The Maharashtra government Tuesday said a “model compensation and rehabilitation package” would be worked out for the people who would be affected by the “country’s biggest oil refinery project” in coastal Konkan. The government also constituted a committee to take ahead the green refinery project that is expected to bring Rs 1 crore investment and generate employment for nearly 1 lakh people.
Chief Minister Devendra Fadnavis had convened a meeting Tuesday with local politicians, officials representing Indian Oil, BPCL, Hindustan Petroleum, and various non-government organisations under the banner of Konkan Vinashkari Prakalp Virodhi Samiti.

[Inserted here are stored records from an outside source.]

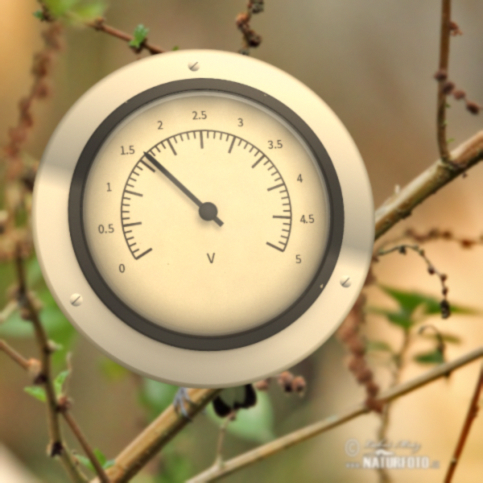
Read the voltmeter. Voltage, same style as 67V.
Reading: 1.6V
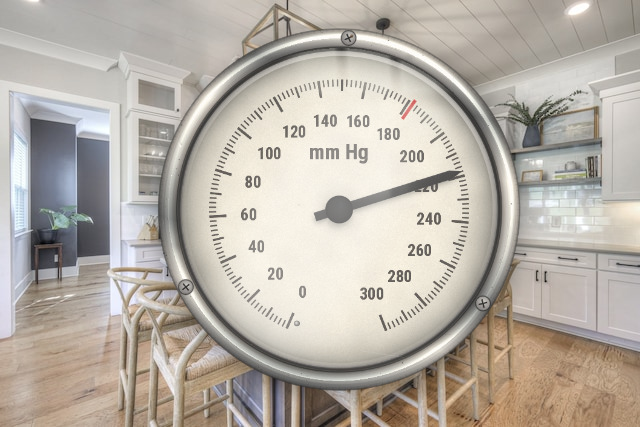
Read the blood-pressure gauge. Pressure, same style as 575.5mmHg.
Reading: 218mmHg
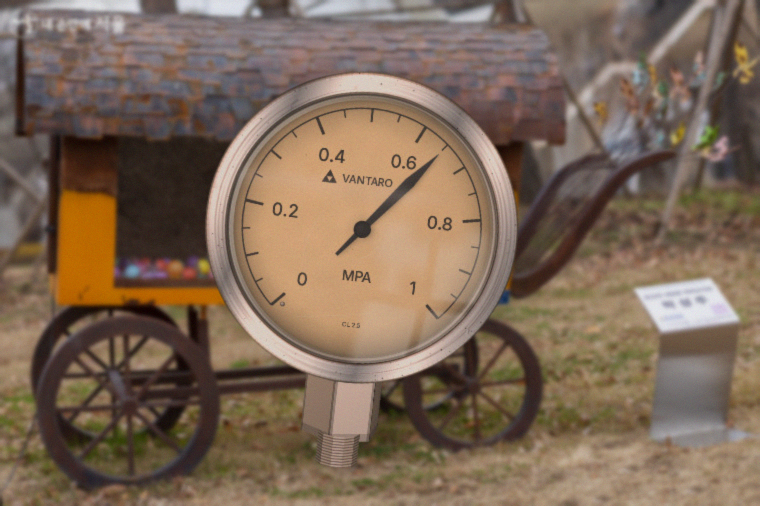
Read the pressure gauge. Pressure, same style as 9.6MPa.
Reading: 0.65MPa
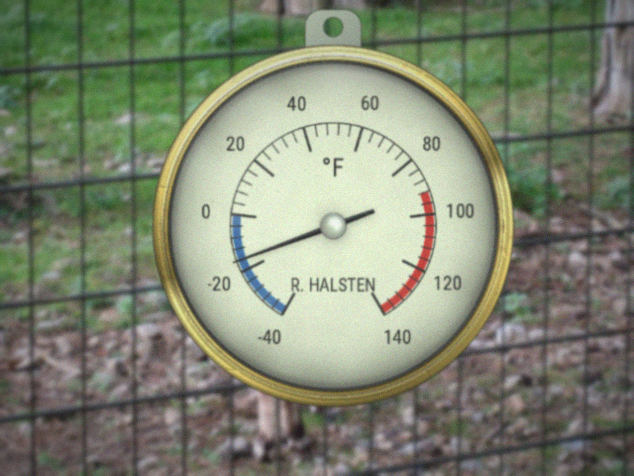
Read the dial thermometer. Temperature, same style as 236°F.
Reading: -16°F
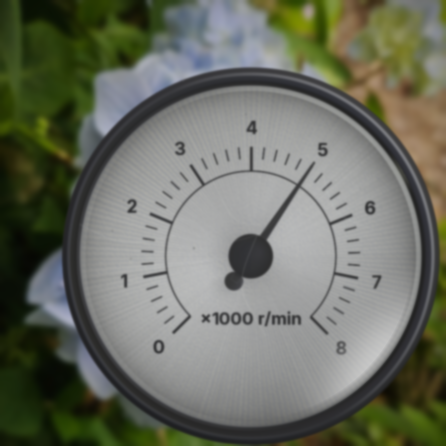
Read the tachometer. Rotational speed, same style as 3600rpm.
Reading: 5000rpm
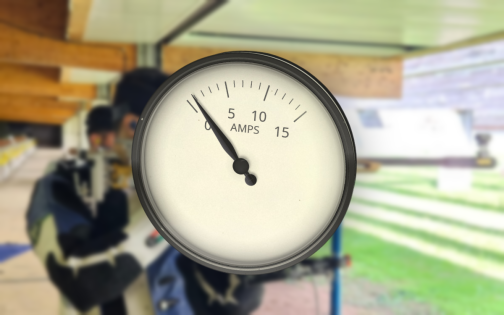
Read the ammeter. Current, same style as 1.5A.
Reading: 1A
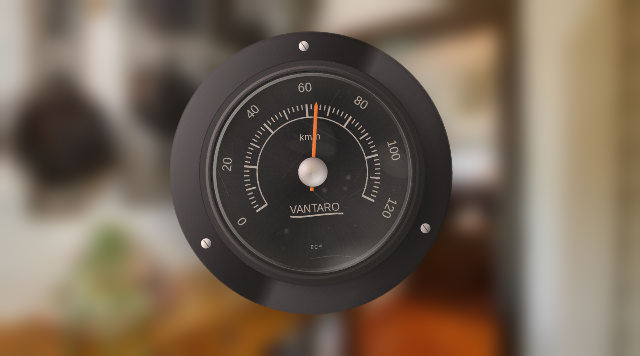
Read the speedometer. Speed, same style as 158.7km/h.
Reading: 64km/h
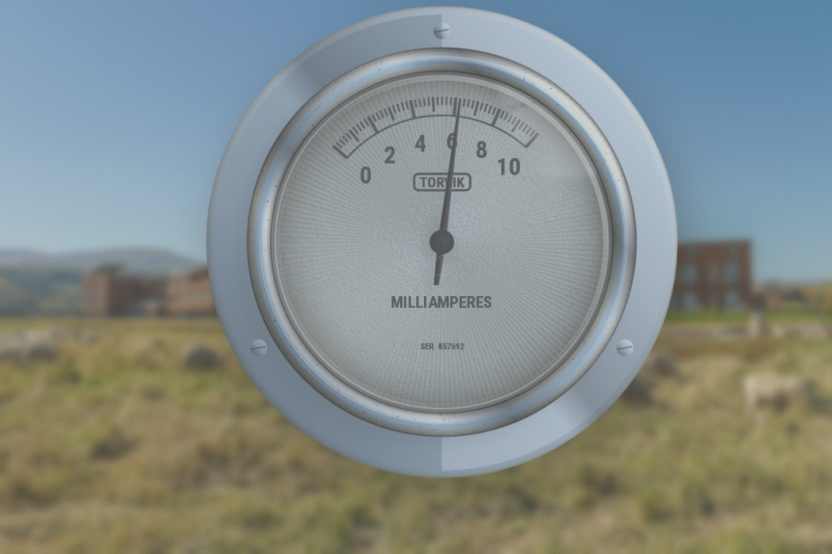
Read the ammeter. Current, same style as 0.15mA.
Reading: 6.2mA
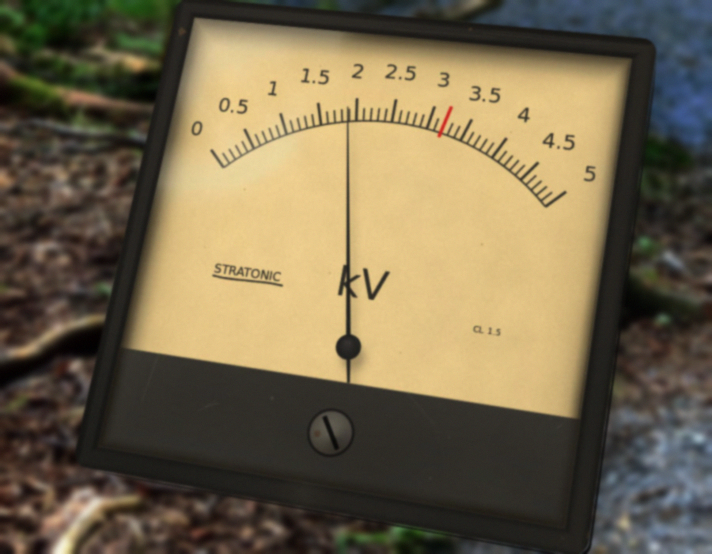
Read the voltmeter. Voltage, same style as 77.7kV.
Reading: 1.9kV
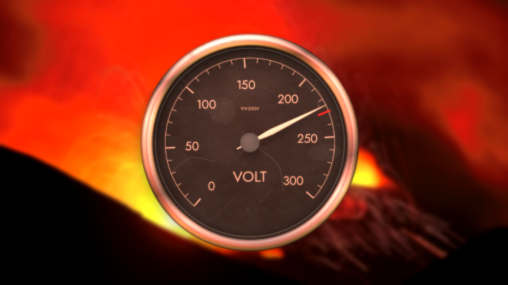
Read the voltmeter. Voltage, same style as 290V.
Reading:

Giving nod to include representatives from every organisation in the coordination committee, Fadnavis got experts to dispel fears about pollution likely to be caused by the oil refinery. The presentation showed the green oil refinery would not pose any hazard to the environment, with the CM claiming it would lead to “zero pollution”.
Ever since the project was cleared a year ago by the Union cabinet, there have been environmental concerns from various quarters, including NDA ally Shiv Sena.
Stating that Maharashtra had taken a lead in the country to provide the “best compensation and rehabilitation package to people affected by projects”, Fadnavis directed the officials to come out with a “model package”.
The oil refinery will be set up at Rajapur in Ratnagiri district of Konkan, 400 km from Mumbai. The project will be called West Coast Refinery.
Almost 16,000 acres have been identified and declared as industrial zone under the Maharashtra Industrial Development Corporation (MIDC) Act for the project. Fadnavis assured: “We are going to provide best compensation, which would be a model for the entire country as it would have addressed concerns of each and every
family.” He added: “We have adopted a policy to collaborate and not confront. We don’t allow coercion in any of our projects; welfare of people is our top priority.”
The CM also stressed that every development project in the state had adequate safeguards to protect the environment. A senior Shiv Sena minister said, “Initially, we were opposed to the project tooth and nail. We were concerned that the oil refinery would destroy the flora and fauna of the region. But when it was brought to our notice that this would be a green oil refinery, we have decided to cooperate.” He added: “If the villagers are ready to support the project, why would we oppose?”